- _What you need to do_:
Could you output the listing that follows exactly, without its images?

+-------+

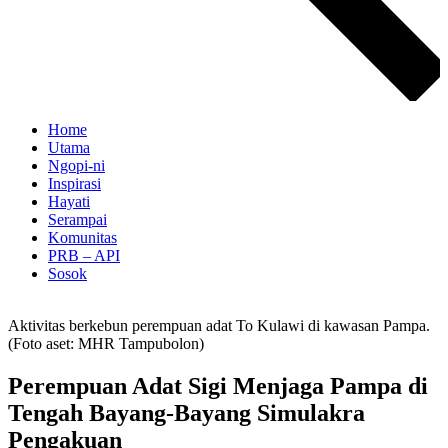
Home
Utama
Ngopi-ni
Inspirasi
Hayati
Serampai
Komunitas
PRB – API
Sosok
Aktivitas berkebun perempuan adat To Kulawi di kawasan Pampa.
(Foto aset: MHR Tampubolon)
Perempuan Adat Sigi Menjaga Pampa di
Tengah Bayang-Bayang Simulakra
Pengakuan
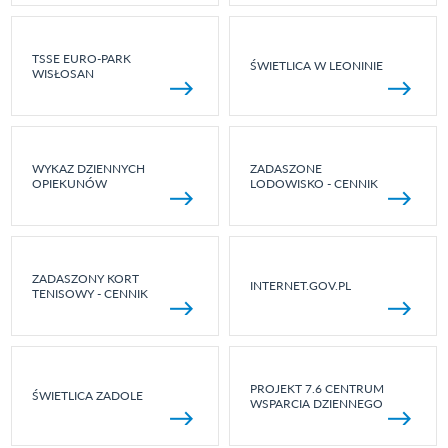
TSSE EURO-PARK
ŚWIETLICA W LEONINIE
WISŁOSAN
WYKAZ DZIENNYCH
ZADASZONE
OPIEKUNÓW
LODOWISKO - CENNIK
ZADASZONY KORT
INTERNET.GOV.PL
TENISOWY - CENNIK
PROJEKT 7.6 CENTRUM
ŚWIETLICA ZADOLE
WSPARCIA DZIENNEGO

+-------+

- _Response_:
Home
Utama
Ngopi-ni
Inspirasi
Hayati
Serampai
Komunitas
PRB – API
Sosok
Aktivitas berkebun perempuan adat To Kulawi di kawasan Pampa.
(Foto aset: MHR Tampubolon)
Perempuan Adat Sigi Menjaga Pampa di
Tengah Bayang-Bayang Simulakra
Pengakuan
TSSE EURO-PARK
ŚWIETLICA W LEONINIE
WISŁOSAN
WYKAZ DZIENNYCH
ZADASZONE
OPIEKUNÓW
LODOWISKO - CENNIK
ZADASZONY KORT
INTERNET.GOV.PL
TENISOWY - CENNIK
PROJEKT 7.6 CENTRUM
ŚWIETLICA ZADOLE
WSPARCIA DZIENNEGO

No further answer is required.